=== Begin Enclosure ===
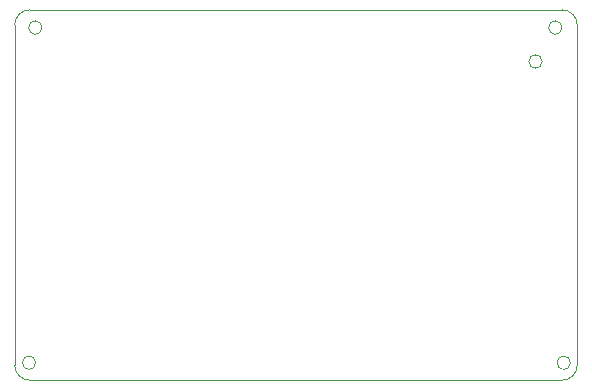
<source format=gbr>
G04 #@! TF.GenerationSoftware,KiCad,Pcbnew,5.1.5+dfsg1-2build2*
G04 #@! TF.CreationDate,2021-06-15T05:03:55+02:00*
G04 #@! TF.ProjectId,circuit9,63697263-7569-4743-992e-6b696361645f,rev?*
G04 #@! TF.SameCoordinates,Original*
G04 #@! TF.FileFunction,Profile,NP*
%FSLAX46Y46*%
G04 Gerber Fmt 4.6, Leading zero omitted, Abs format (unit mm)*
G04 Created by KiCad (PCBNEW 5.1.5+dfsg1-2build2) date 2021-06-15 05:03:55*
%MOMM*%
%LPD*%
G04 APERTURE LIST*
%ADD10C,0.100000*%
G04 APERTURE END LIST*
D10*
X25429481Y-24612600D02*
G75*
G03X25429481Y-24612600I-567961J0D01*
G01*
X69452761Y-24612600D02*
G75*
G03X69452761Y-24612600I-567961J0D01*
G01*
X24892000Y-52984400D02*
G75*
G03X24892000Y-52984400I-567961J0D01*
G01*
X67776361Y-27482800D02*
G75*
G03X67776361Y-27482800I-567961J0D01*
G01*
X24384000Y-23114000D02*
X69469000Y-23114000D01*
X23114000Y-53187600D02*
X23114000Y-24384000D01*
X69469000Y-54457600D02*
X24384000Y-54457600D01*
X70739000Y-24384000D02*
X70739000Y-53187600D01*
X70739000Y-53187600D02*
G75*
G02X69469000Y-54457600I-1270000J0D01*
G01*
X24384000Y-54457600D02*
G75*
G02X23114000Y-53187600I0J1270000D01*
G01*
X23114000Y-24384000D02*
G75*
G02X24384000Y-23114000I1270000J0D01*
G01*
X69469000Y-23114000D02*
G75*
G02X70739000Y-24384000I0J-1270000D01*
G01*
X70163961Y-52984400D02*
G75*
G03X70163961Y-52984400I-567961J0D01*
G01*
M02*

</source>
=== End Enclosure ===
| Requirement |
Return every line of the preceding records in which the word "APERTURE" appears.

| Solution to the problem |
G04 APERTURE LIST*
G04 APERTURE END LIST*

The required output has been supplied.